Hey shoot them ducks so the water will ice over would ya?


----------



## bigcat46 (Dec 15, 2004)

No i've never fished down there, but i think maybe ice cube has in the past. I have hunted down by High hill before and my great-uncle fished down around high hill alot before he passed away.


----------



## ice cube (Dec 15, 2004)

Yea I have fished the AEP area. Good ponds but you really need to get a map of the area. 
Chill Gill ,them there ducks better get off the pond before they get their little webbed feet frozen to it!
The high today was 43 but it is suppose to be around 20 tonight then temps not to exceed 35 the rest of the week.  THE ICE CUBE


----------



## Wormdunker69 (Apr 8, 2004)

Shortdrift said:


> I was on the roof setting Christmas lights and my dogs were playing in the yard. Were you driving through Medina.


I missed it, we had a miget Santa here in Medina? Sure hope he had his safety belt on! If that little round fellow would hit the ground he would bounce till after Xmas.
While I am here, Happy Holidays to one and all!
Bill


----------



## Wormdunker69 (Apr 8, 2004)

Big Daddy said:


> ONE-TWO-KICK TURN, THREE-FOUR-KICK TURN, SPIN-SPIN, STEP TWO THREE FOUR...
> 
> Dance in progress. It's on the way, boys!!!


Please dance slowly and carefully with the size that you are, thank you.


----------



## beatsworkin (Apr 12, 2004)

My pond here south of I-70 has nearly 2" of ice on it, lakes will start soon if we have some calm, cold nights.

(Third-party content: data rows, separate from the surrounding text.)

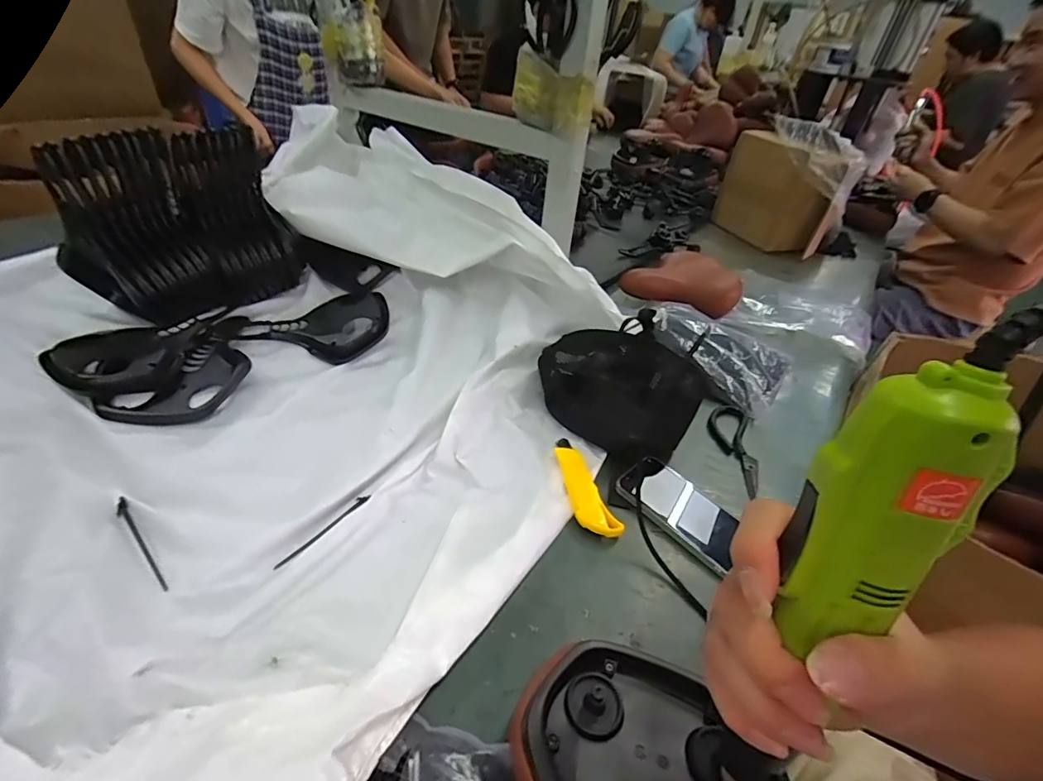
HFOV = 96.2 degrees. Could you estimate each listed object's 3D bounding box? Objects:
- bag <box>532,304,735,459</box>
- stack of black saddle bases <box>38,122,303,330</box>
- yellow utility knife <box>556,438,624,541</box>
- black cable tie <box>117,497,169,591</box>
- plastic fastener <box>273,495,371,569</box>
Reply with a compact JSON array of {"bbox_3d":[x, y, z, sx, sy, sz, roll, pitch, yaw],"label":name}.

Chill Gill, send me those ducks, would you?


----------



## tpet96 (Apr 6, 2004)

Next week 


Hi 32°FLo 22°FHi 38°FLo 25°FHi 28°FLo 8°FHi 18°FLo 13°FHi 28°F



I'll be icin' next weekend gang. Good thing I have 2 days off work


----------



## crappielooker (Apr 5, 2004)

tpet..when?? where? if u can stand on it, i'm sure i can jump on it while i'm soakin wet..LOL..


----------



## ice cube (Dec 15, 2004)

Looking for the ice to be good Tues or Weds. next week. Big Cat46, Chill Gill and I will be pok'en holes and gett'en jiggy with some bubba gills. 
Chill Gill took off for Michigan this weekend but it wasn't for ice fishing. I am however expecting a report from him tomorrow just to see what the weather is like. He did make the comment that they do sell ice fishing equiptment up there.  Can't hardly wait. Man this is almost like the thrill you got when you were a little kid waiting for Christmas morning. The ICE CUBE!


----------